Lucerne has been a much sought-after tourist place for over two hundred years. Over time, the tourism industry has not only shaped the physical appearance of the cityscape, but it has also influenced selfawareness, capabilities, knowledge, and know-how of its residents, as well as the overall identity, quality, and ability of the place, which hence formed its “touristic capital” (Stock et al. 2014:13). Due to the ongoing globalisation, tourism has become increasingly diverse, with many Asian tourists visiting the city in central Switzerland. This change in visitor segments has gone along with a constant growth in visitor numbers, fostering a debate over what kind of tourism Lucerne wants, how many visitors are enough, and where the tourism industry generally intends to develop. Under the umbrella of the catch phrase overtourism, an all-encompassing, vivid, and engaged controversy about how to deal adequately with tourism has dominated the public discourse in recent years. As a tourist place, Lucerne is thus contested: many different actors are inhabiting the city through many different practices, which are sometimes mutually enhancing, sometimes conflicting. The present PhD thesis aims to improve understanding of Lucerne’s touristic situation and therefore opts for a qualitative
examination of the field of research. It wants to comprehend the origins of the problem of overtourism, where conflicts, misunderstandings but also friendly encounters are rooted, and finally what lessons can be learned from this analysis so as to deal with the current situation more satisfactorily and adapt future developments. The present body of research approaches this endeavour in three different ways.

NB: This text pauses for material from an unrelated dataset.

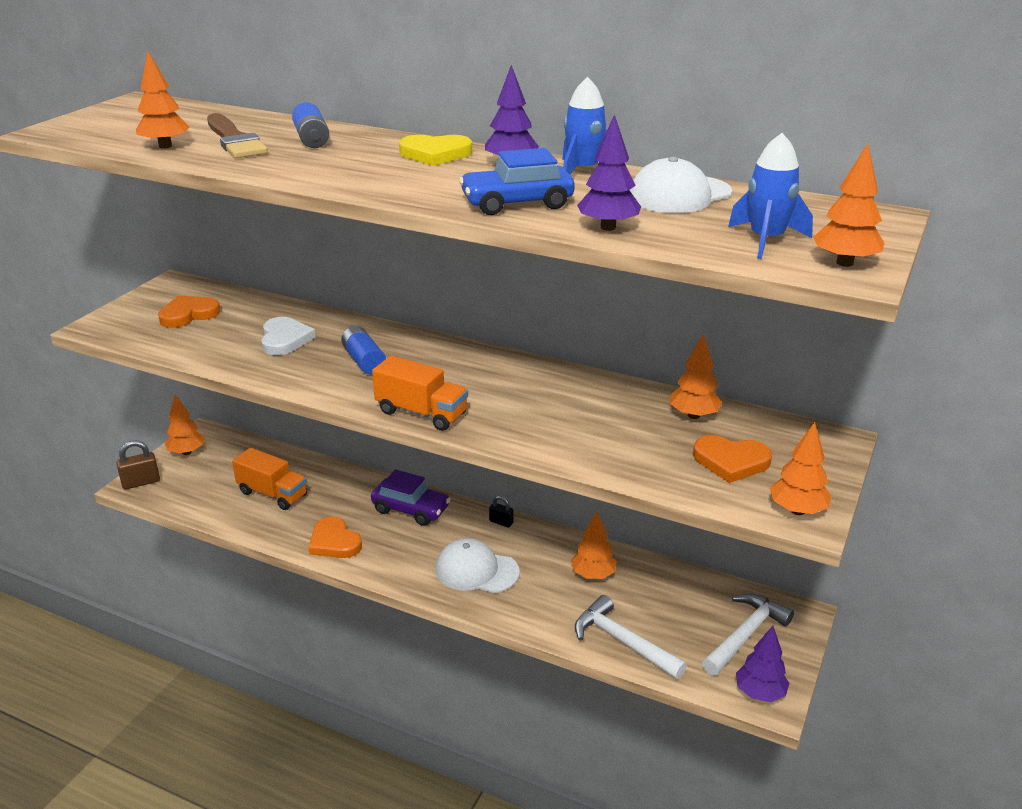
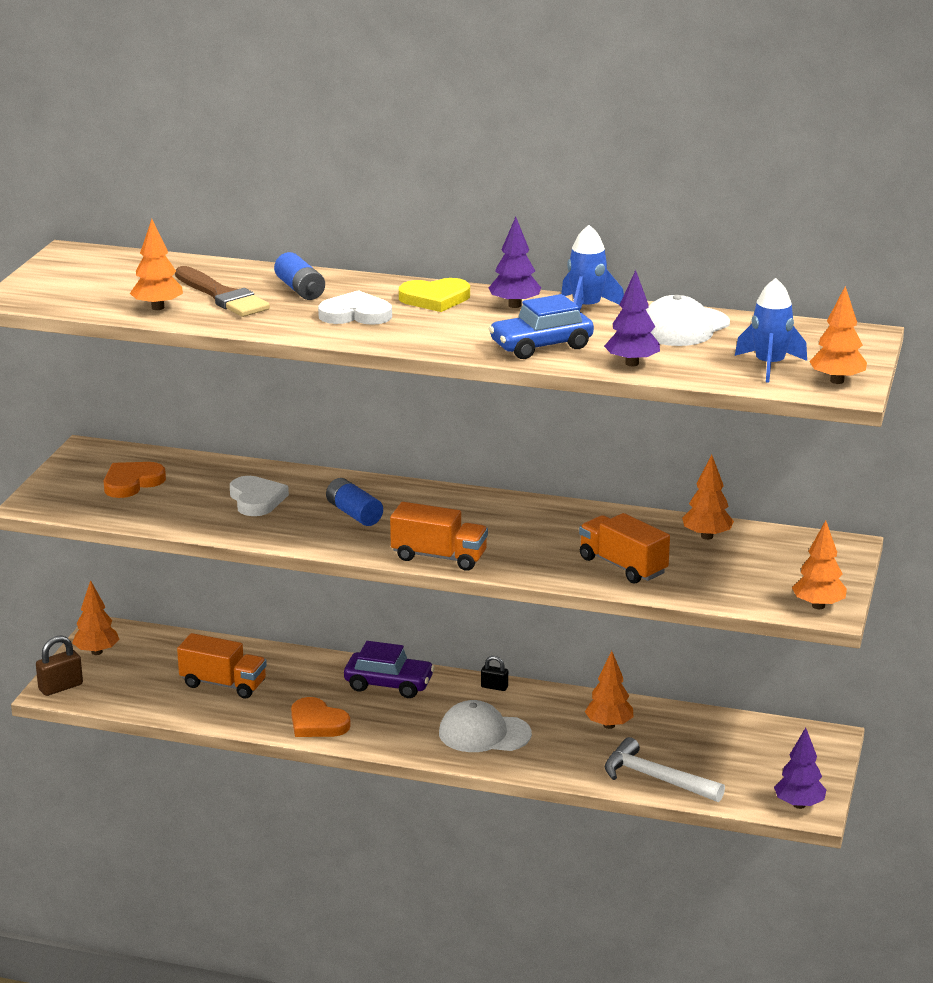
camera: 10 degrees left, 5 degrees down
(347, 163) = (355, 314): none -> white heart
(599, 441) = (622, 566): none -> orange truck
(731, 461) = (751, 572): orange heart -> none
(745, 635) = (777, 760): white hammer -> none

First, it investigates the people dwelling in Lucerne (Ingold 2011; Lussault and Stock 2010; Sheller and Urry 2004). By enlarging the focus on the different actors inhabiting the city on a temporary, periodic, or even longterm basis, the thesis overcomes the outdated duality of the traditional host/guest relationship.
Second, it is argued that it is not only the number of visitors that is decisive in assessing Lucerne’s tourism situation. In contrast, the study postulates that it is rather about social, cultural, and material practices (Schatzki 2019; Reckwitz 2016; Stock 2014), that is, about how actors inhabit a place, instead of merely the amount of people who do so. Tensions over tourism arise out of different background knowledge, cultural norms, learned understandings, and personal motivations when dwelling in a place.

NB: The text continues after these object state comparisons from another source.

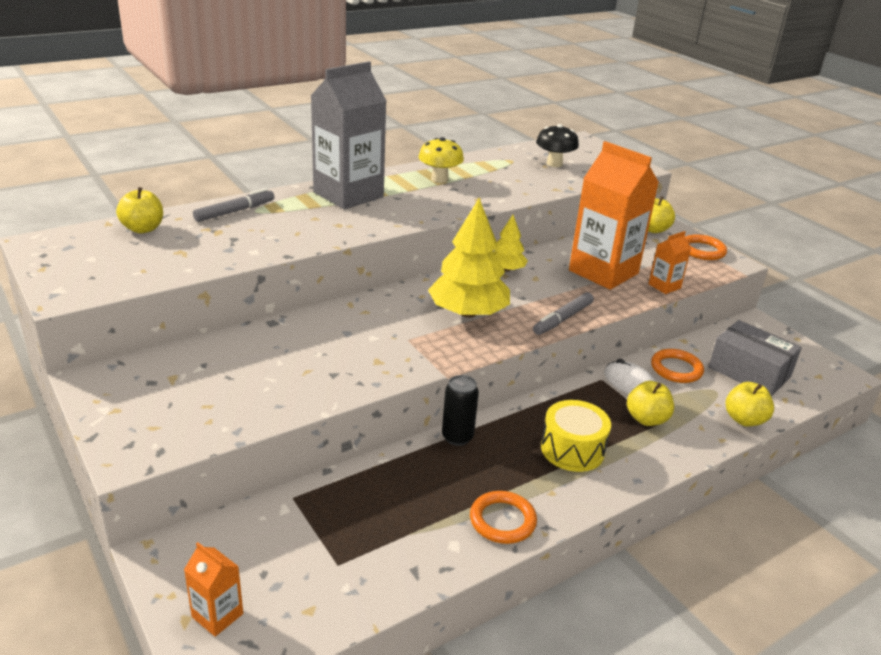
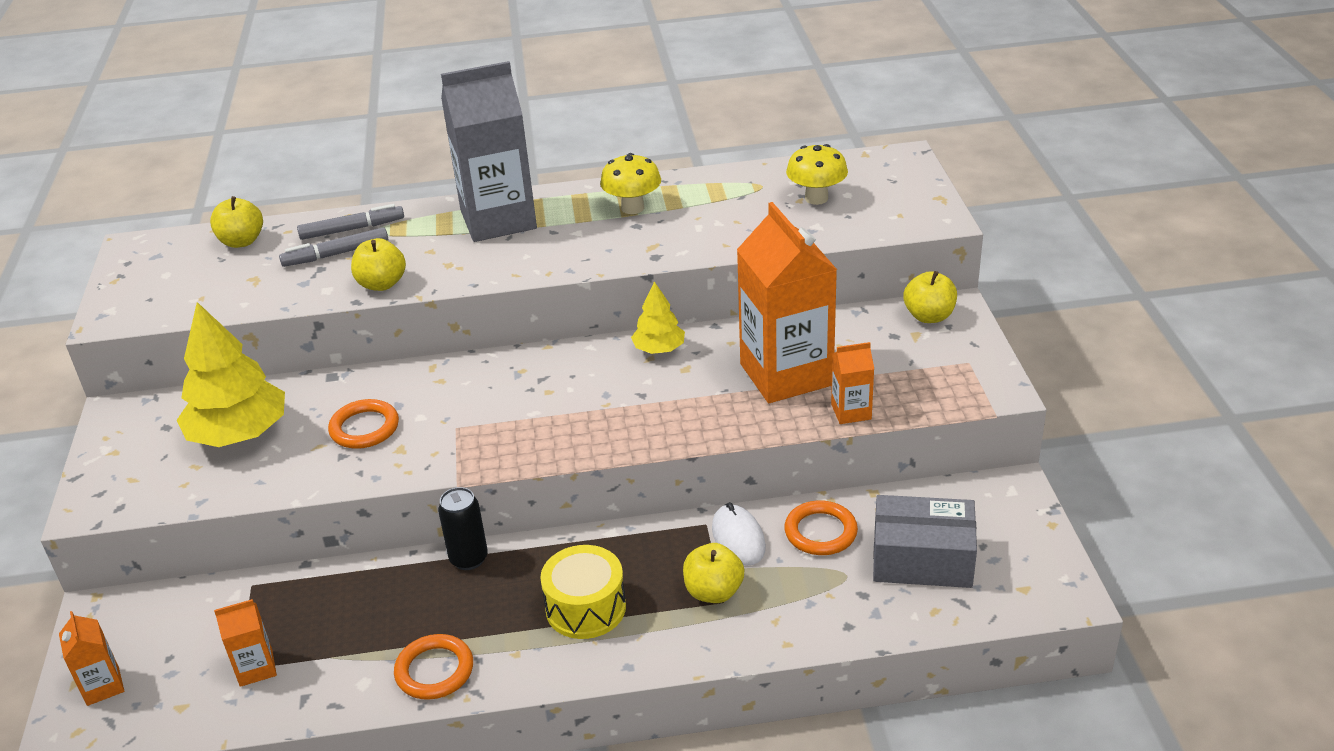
camera: 30 degrees right, 5 degrees up
(352, 559) = (256, 668): none -> orange carton
(468, 313) = (555, 404): yellow tree -> yellow tree (239, 434)
(554, 164) = (816, 198): black mushroom -> yellow mushroom
(562, 319) = (664, 435): grey marker -> grey marker (336, 254)
(702, 250) = (969, 363): orange ring -> orange ring (364, 428)
(744, 419) = (845, 625): yellow apple -> yellow apple (382, 284)
(749, 372) = (922, 559): grey box -> grey box turned 60 degrees counterclockwise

Third, the thesis shows how a place unfolds out of the practices of the people associated with it (Bærenholdt 2004; Sheller and Urry 2004; Stock 2019). A tourist city such as Lucerne is not a fixed and determined container filled with definite purpose and meaning, but a fluid, dynamic and ever-changing place which is constantly negotiated, shaped, and produced by those living in it.
The work presented here draws heavily on the new mobilities paradigm (Sheller and Urry 2006), which proposes that tourist places are co-produced and actively shaped by different actors and mobilities. Following this theoretical conceptualization, its consequences for the methodical approach must be drawn. Urban tourism situations cannot be observed satisfactorily in closed laboratories, but only in a vivid, open, dynamic living space such as a city is. This research therefore opts for mobile research methods (Büscher et al. 2009; Fincham et al. 2010; Urry 2007) which are succeeding information and informants on the move. A grounded theory approach brought out the insights and findings of 38 walking interviews (with more than 80 interview partners) and extensive participant observation. The empirical findings unfold in the form of an urban ethnography that sheds light on ‘living with tourism’ in Lucerne by finding new reasons for conflicts over tourism and fresh perspectives on potential future developments.